Zachary's parents Yonah and Miriam Baumel have been relentless in
their pursuit of information about Zachary and his compatriots. I have
worked closely with the Baumels, as well as the Union of Orthodox
Jewish Congregations of America, the American Coalition for Missing
Israeli Soldiers, and the MIA Task Force of the Conference of
Presidents of Major American Jewish Organizations. These groups have
been at the forefront of this pursuit of justice. I want to recognize
their good work and ask my colleagues to join me in supporting their
efforts. For two decades these families have been without their
children. Answers are long overdue.
I am not only saddened by the plight of Zachary Baumel, Zvi Feldman, and Yehudah Katz, but I am disheartened and angered by the fact that even as we
have continued to search for answers about their welfare, we have been
forced to add more names to the list of those for who we have no
knowledge of their location, health, or safety.
IDF Soldier Guy Chever disappeared without a trace from his army base in the Golan on August 17th, 1997. Almost three years later, Colonel Elchanan Tanenbaum was kidnapped by Hezbollah while on a business trip in Europe on October 15th, 2000. Left behind are two more families who simply do not know what has become of their loved ones.
And at this time, I feel it is also appropriate to speak not only of those who remain missing, but for those who were unfairly taken from their families never to return. I am speaking of course of Sergeant Adi Avitan of Tiberias, Staff Sergeant Binyamin Avraham of Bnei Brak, and Staff Sergeant Omar Souad of Salma.
In a clear-cut violation of international law, these three Israeli soldiers were abducted by Hezbollah on October 7, 2000 while on operational duty along the border fence in the Dov Mountain range along Israel's border with Lebanon. It is believed that they were wounded during the incident.
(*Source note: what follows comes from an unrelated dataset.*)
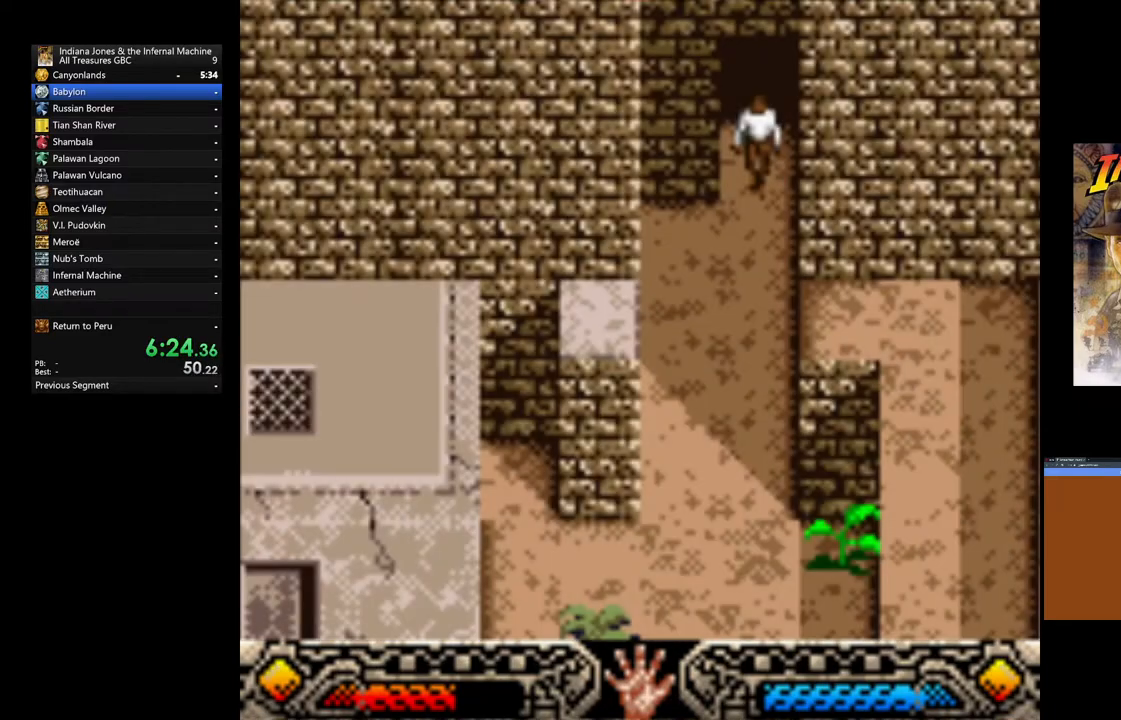
{"buttons": [], "left_stick": "down", "right_stick": "center", "events": []}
According to an investigation by the IDF Northern Command, Hezbollah terrorists set two roadside bombs, then crossed through a gate near the fence, pulled the three soldiers out of their jeep and fired anti-armor missiles at the empty vehicle. The soldiers were then taken by the terrorists to the Lebanese side of the border. Although the United States called on Syria to assist in the timely release of these three soldiers, no information was given as to their conditions or whereabouts. The International Red Cross had also been requested to intervene by attempting to arrange for a visit with the three kidnapped IDF soldiers in order to ascertain their status.
After much soul searching and heartache, it was determined that the return of these men to their homes and loved ones could no longer be hoped for. Their families have grieved, and my heart goes out to them. The hope I hold now is that we will not allow the families of those who remain missing to suffer in the same way.
The agony of the families of these kidnapped Israeli soldiers is extreme. They have not heard a word regarding the fate of their sons who are being held captive for political ransom. We must pledge to do our utmost to bring these soldiers home, for the same of peace, decency and humanity.